Nearly every website wants to place a cookie on your computer. But some websites you return to often, and some other websites you visit once and forget about them.
If you don't take control of your cookies, you can easily end up with thousands of them taking gigs of your disk space. And then there's privacy reasons.
To have this sustainably under control, you will have to address these two issues:
- Regularity. Cookies need to be cleared regularly. A good way to automate this would be having your browser delete all cookies on exit, so every time you restart your browser or shut down your computer.
- Convenience. If you delete all cookies, you will get signed out of the sites you do use.

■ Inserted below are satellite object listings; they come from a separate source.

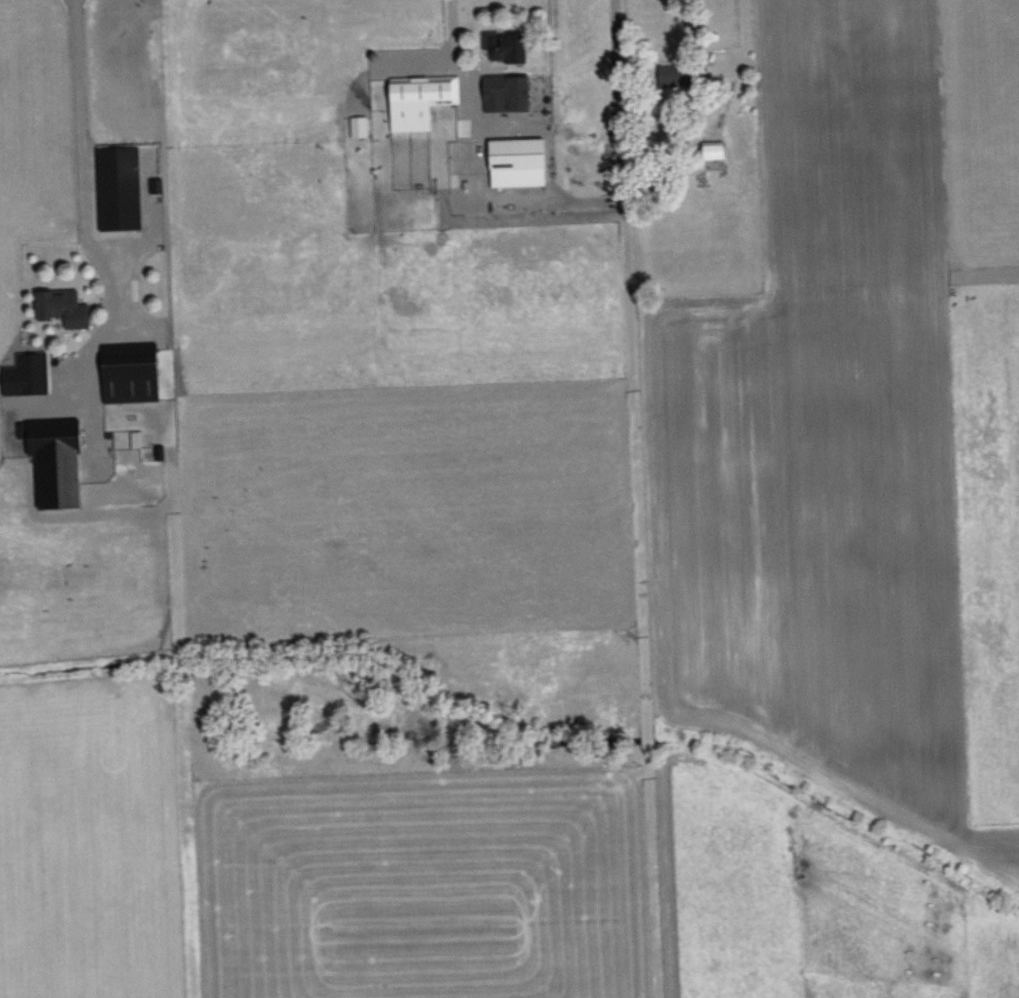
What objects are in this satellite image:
building: (513, 47)
building: (686, 72)
building: (510, 92)
building: (422, 100)
building: (361, 126)
building: (522, 162)
road: (84, 180)
building: (122, 188)
road: (549, 200)
building: (68, 307)
building: (30, 375)
building: (136, 377)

Since more and more websites require two-factor authentication with all kinds of cross-device confirmation prompts, and this creates inconvenience, or even risks of being locked out of a site you need now at the worst possible time. So you will have to create exceptions, thus making sure cookies from the sites you trust and/or need often won't get cleared.
Firefox
Go to Settings → Privacy & Security → Cookies and Site Data. Once there,
- Under Manage Data, delete data from the sites you don't need anymore – or simply from all sites.
- Under Manage Exceptions, manually add an exception for every site data from which you want to keep.
Chrome
The old option to Clear cookies and site data when you quit chrome has been moved and buried deep in Settings → Privacy and security → Site settings → Additional content settings → On-device site data. Alternatively, type chrome://settings/content/siteData
into address bar. Once there,
- Set Chrome to delete everything when you close it by choosing:
Delete data sites that have been saved to your device when you close all windows Sites will probably work as you expect but won't remember you after you close all Chrome windows
- Manually add the websites you need often under Allowed to save data on your device using the format
[*.]example.com
to account for the possible subdomains
As a result, you get the best of both worlds: the garbage is cleared, while your required cookies are kept.